Но когда устают, способность быть готовой к худшему превращается в депрессию. Когда ей плохо, она все видит в черном свете. Ты ей говоришь: «Но я люблю тебя, вспомни, как нам было хорошо! Вчера, позавчера, год назад! Что я для тебя должен еще сделать?» Она говорит: «Оставь меня в покое! Мне ничего от тебя не нужно!».
– Мне нужен только покой! – говорит она.
А чтобы у них был покой, надо революцию сделать!

Помнишь, Васил, как ты водил меня в церковь. Женщины там ходили молча, ставили свечи. Над ними витал Христос.
В мечети витает образ Магомета. В буддийском храме – Будды.
Мужчины создают религии, а женщины в них верят.
Потому что мы, мужчины, настроены на лучшее.
Иначе как совершенствовать мир?

Но дело не в этом.
Дело в том, что ночью на твоей даче я начал по обыкновению ходить в поисках чего-то еще выпить, мне показалось, что жена все спрятала. (Потом уже я узнал, что, оказывается, сам все выпил. Но дело не в этом.)
Дело в том, что потом я взглянул на свои зеленые штаны, которые висели теперь на спинке стула.
И пол чуть не ушел из-под моих ног. Где я? Где меня носило всю ночь? Штаны были не зеленые, а стального, даже какого-то серого мышиного цвета. Не мои штаны.
Куда ходил и что творил я ночью, раз пришел в других, чужих штанах?
Сон разума, как известно, рождает чудовищ. Я стал «вспоминать» и заполнять ужасными картинами свое свинское поведение. Где я мог бы быть, если пришел в чужих штанах? Ужас! Хоть в петлю лезь.
И ад и рай внутри нас, и никуда от себя не деться!

Я был расстроен еще и тем, что сам настоял вчера вечером перед вашим уходом, чтобы Савка твоя перевела с болгарского и прочитала на русском твой рассказ. Сам же я, настояв, не смог сосредоточиться и, вероятно, расстроил и тебя.
Тем более, что накануне я многократно спрашивал тебя, пишешь ли ты, наконец, свои рассказы, потому что прекрасно их рассказываешь, но говоришь, что нет времени писать.
Я припоминал тебе твои замечательные высказывания, которые грех не записывать, хоть и нет у тебя времени.
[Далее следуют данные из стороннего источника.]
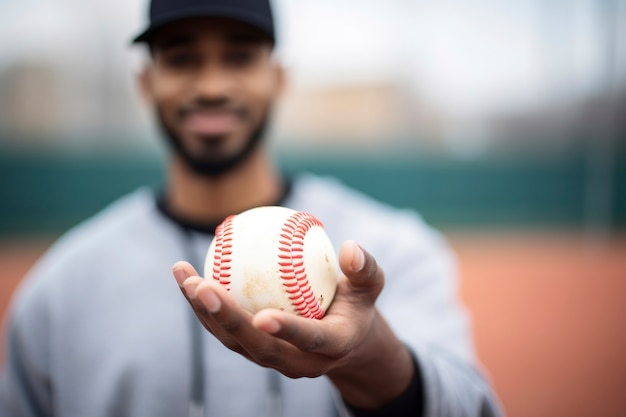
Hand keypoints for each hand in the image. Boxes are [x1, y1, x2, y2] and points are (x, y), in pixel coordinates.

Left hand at [172, 240, 413, 408]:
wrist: (344, 337)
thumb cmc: (357, 304)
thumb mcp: (370, 285)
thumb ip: (365, 268)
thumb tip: (350, 247)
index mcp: (332, 347)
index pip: (310, 340)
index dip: (287, 331)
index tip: (262, 316)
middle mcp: (299, 362)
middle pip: (259, 347)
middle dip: (228, 321)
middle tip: (203, 287)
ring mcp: (273, 358)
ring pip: (234, 342)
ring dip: (205, 312)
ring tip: (184, 276)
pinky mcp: (253, 349)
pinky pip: (225, 330)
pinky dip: (204, 306)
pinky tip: (188, 276)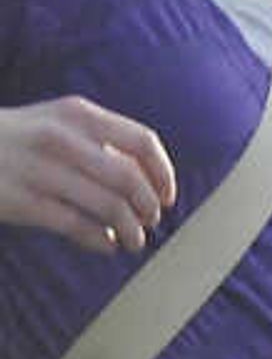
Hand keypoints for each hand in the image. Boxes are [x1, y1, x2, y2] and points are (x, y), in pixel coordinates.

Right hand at [0, 95, 176, 254]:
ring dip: (132, 231)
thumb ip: (99, 141)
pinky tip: (107, 244)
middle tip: (149, 222)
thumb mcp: (55, 122)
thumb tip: (151, 179)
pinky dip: (102, 241)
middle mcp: (60, 138)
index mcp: (76, 114)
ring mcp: (38, 169)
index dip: (164, 174)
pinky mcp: (20, 201)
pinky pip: (78, 227)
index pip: (142, 141)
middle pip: (131, 180)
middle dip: (148, 207)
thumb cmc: (15, 139)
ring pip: (110, 207)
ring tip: (134, 241)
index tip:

Замечательные рассказы. Даже название для сборника твоих замечательных рассказов у меня в голове тогда сразу сложилось «Целый сборник замечательных рассказов».

Как ты, например, назвал своего кота в Москве Кашпировским, потому что он любил спать лежа на телевизоре.

– Почему ты так долго смотришь на кота? – спросил ты меня тогда. – Потому что он занимается гипнотизированием, а ты – обучением саморегуляции?
– Нет, – сказал я, – просто мне в этом коте глубины не хватает, какой-то он обыкновенный, хоть и красивый.

Утром, когда ты позвонил и узнал, что я еще сплю, просил передать мне, что я много пью, долго сплю и что у меня повышенные требования к котам.

Потом, придя домой, сказал мне: «Слушай, у меня великие люди дома еще никогда не жили. Я свою семью много лет учил с утра работать, а ты за два дня все разрушил…»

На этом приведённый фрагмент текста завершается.